The analysis is only just beginning, and the issues are complex. We shouldn’t rush in with sweeping generalisations. We should not engage in knee-jerk reactions which we will later come to regret. But neither can we afford to ignore what lies beneath. What we believe the problem to be will also shape the approach employed. Both the way we want to be policed and our beliefs about what has gone wrong, will determine our response.
It has been put well by Ally Fogg (reproduced here and hat tip to Mark Braud) who says:
"Law and order is kept by a collective acceptance of mutual goals. If, as a society, we look after each other, offer everyone a share and a stake in the common weal, maintain some semblance of a Rousseauian Social Contract, then the vast majority of people will mostly stick to the rules without ever needing to see a police officer.
"When people lose that sense of being looked after, no longer feel part of society, no longer feel like they have any kind of share in any kind of collective, the ties that bind begin to be broken.
"Rioting, especially the type of vandalism and looting we've seen in London, is a sure sign that the social contract is unravelling around the edges.
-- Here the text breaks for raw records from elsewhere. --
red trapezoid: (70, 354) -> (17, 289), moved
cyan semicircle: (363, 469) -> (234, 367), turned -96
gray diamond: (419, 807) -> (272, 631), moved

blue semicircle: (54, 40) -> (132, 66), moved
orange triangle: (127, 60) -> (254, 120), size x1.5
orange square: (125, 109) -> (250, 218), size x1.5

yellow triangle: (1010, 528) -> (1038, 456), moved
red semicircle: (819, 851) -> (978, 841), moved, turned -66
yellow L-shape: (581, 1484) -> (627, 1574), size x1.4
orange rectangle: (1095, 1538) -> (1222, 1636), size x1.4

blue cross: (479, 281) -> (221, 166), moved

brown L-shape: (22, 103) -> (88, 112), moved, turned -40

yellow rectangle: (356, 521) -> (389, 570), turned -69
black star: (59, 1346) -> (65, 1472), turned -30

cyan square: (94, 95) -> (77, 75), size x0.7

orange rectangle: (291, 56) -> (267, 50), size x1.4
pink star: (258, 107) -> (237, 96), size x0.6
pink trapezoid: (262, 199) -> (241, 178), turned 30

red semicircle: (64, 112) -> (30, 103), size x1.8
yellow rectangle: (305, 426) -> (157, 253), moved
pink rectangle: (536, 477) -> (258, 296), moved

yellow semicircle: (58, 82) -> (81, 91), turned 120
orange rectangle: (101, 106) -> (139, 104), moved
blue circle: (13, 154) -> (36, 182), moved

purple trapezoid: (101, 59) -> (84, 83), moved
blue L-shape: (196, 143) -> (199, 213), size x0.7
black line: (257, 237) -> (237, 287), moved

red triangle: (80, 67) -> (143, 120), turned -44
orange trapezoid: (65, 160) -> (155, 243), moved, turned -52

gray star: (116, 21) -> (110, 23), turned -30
In the days and weeks and months to come, we shall see how far it has frayed.
"There are few things more dangerous to a society than a populace with nothing left to lose."
What we may well be seeing is young people engaging in criminal acts due in part, or at the very least made far easier, by their disconnection, alienation and exclusion from wider society. (This is not an excuse, but to point to a potentially significant contributory factor). If this is the case, the answer lies not in more social exclusion, but social re-engagement and inclusion. Indeed, to fail to engage local communities and resorting first and foremost to heavy-handed approaches, may be inadequate in the short-term and make things far worse in the long-term.
There is no magic wand to wave. But a way forward surely lies in encouraging as much as possible the engagement and mobilisation of communities – particularly the friends, families, institutions and networks around the people at the centre of the current troubles - to address together the problems which lie at their heart.